Typically, we don’t give our experience space, or get curious about what’s happening for us. Instead we go to battle. We go ever so hard on ourselves. And you know what never looked so good? Comfort food. Numbing out on social media or Hulu. Those things in my Amazon shopping cart that I/we don’t really need.

That night I made a commitment. No matter how uncomfortable or big the anxiety felt, I would start to say yes to it. For the next several days I said yes probably a hundred times, as I unloaded the dishwasher, brushed my teeth, or rushed out the door. I said yes when I didn’t want to. I said yes even when I was sick of saying yes.

It was helpful for me to remember that I’m more committed to my truth than my comfort – to remember I value connecting to my authentic experience – no matter how painful or hard the feelings might be – versus fighting myself.

In a matter of a few days the anxiety loosened some. I wasn’t free of the anxiety – no, it was, and still is, alive and well. But, now that anxiety knows it has room, it doesn’t have to fight for my attention by becoming a boulder on my back. It can now be a pebble in my hand.

When we say yes something scrumptious happens. We let life in. We let life move through. We work with what is. We see all these highs and lows and ebbs and flows that are part of the human experience. We connect to the full range of emotions and thoughts that are this life.
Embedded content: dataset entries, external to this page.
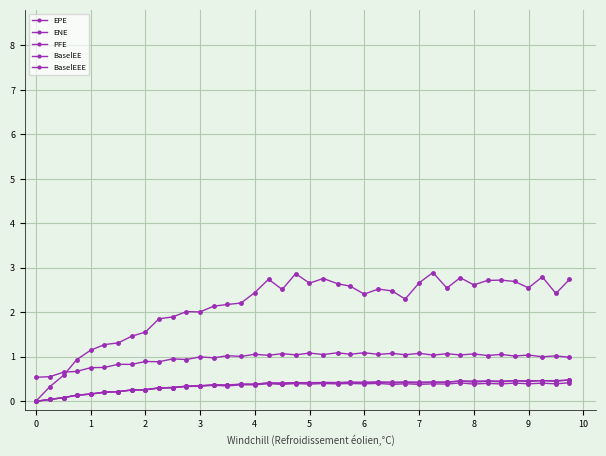

How many lines are shown in the chart?

5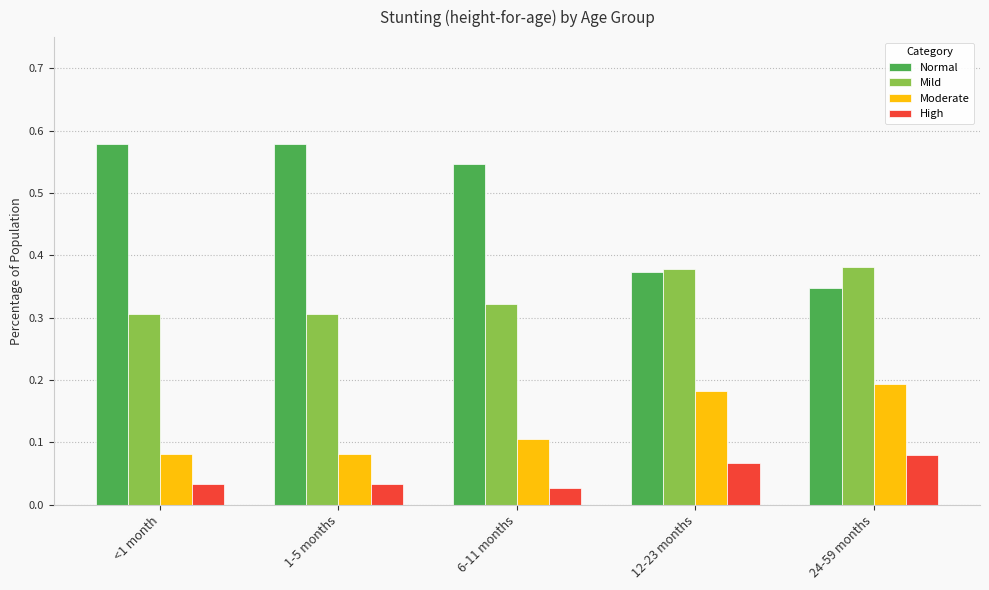

Which series has the largest range (max minus min)?

Normal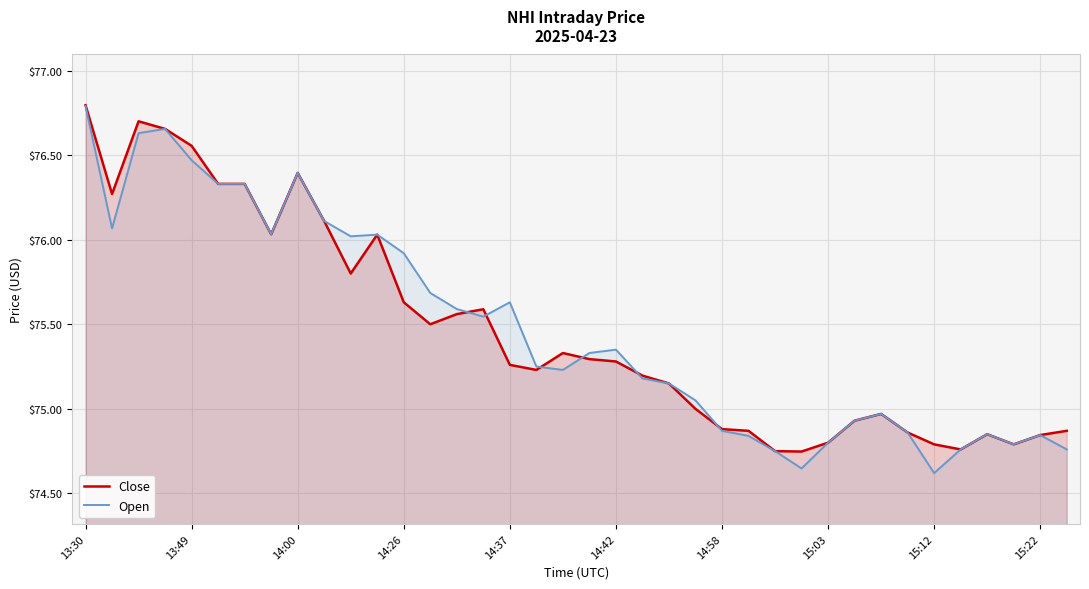

True or false: Close and Open intersect in this chart.

True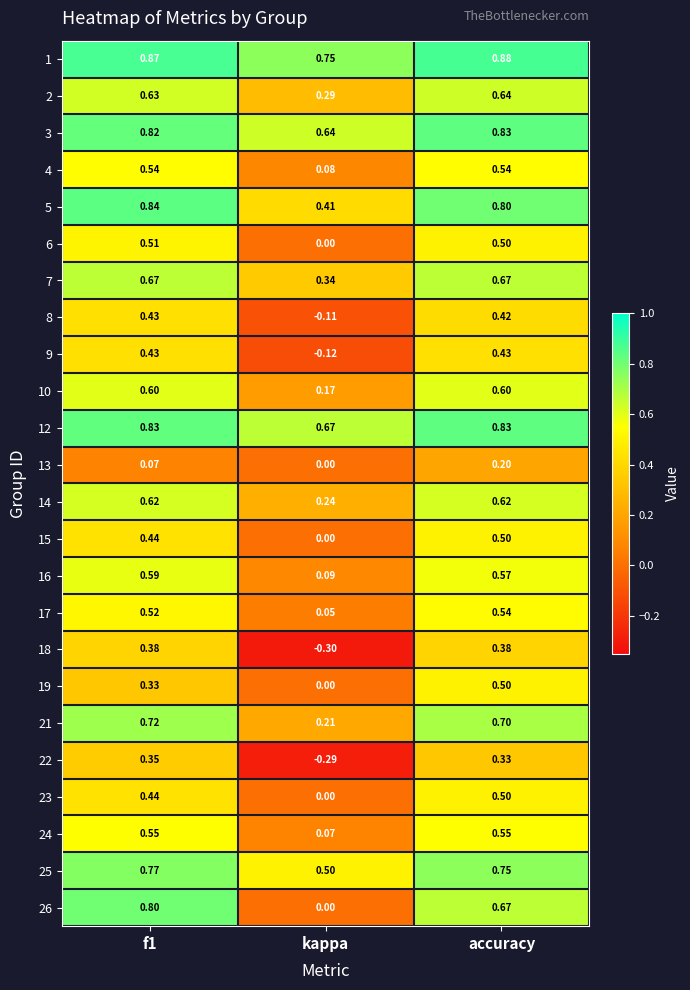

Is the value of 23 at kappa greater than the value of 13 at f1?

No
This is not about being passive if that’s what’s crossing your mind – it’s quite the opposite. This is about actively being with what is. Then you’re working with the truth of it, the rawness of it, your unfiltered reality. So won’t you join me? In saying yes.

Whatever you’re feeling today, yes.

Whatever you’re resisting today, yes.

Whatever comes tomorrow, yes.

Observe the places where you might be saying, well, I can say yes to ____ but never to _____. Can you say yes to the never?

At the same time, it doesn’t have to be a big yes. It can be just an ounce of willingness – leaving the light on, or the door slightly cracked – a small gesture of openness to be with what is, fully, unconditionally, without judgment, freely.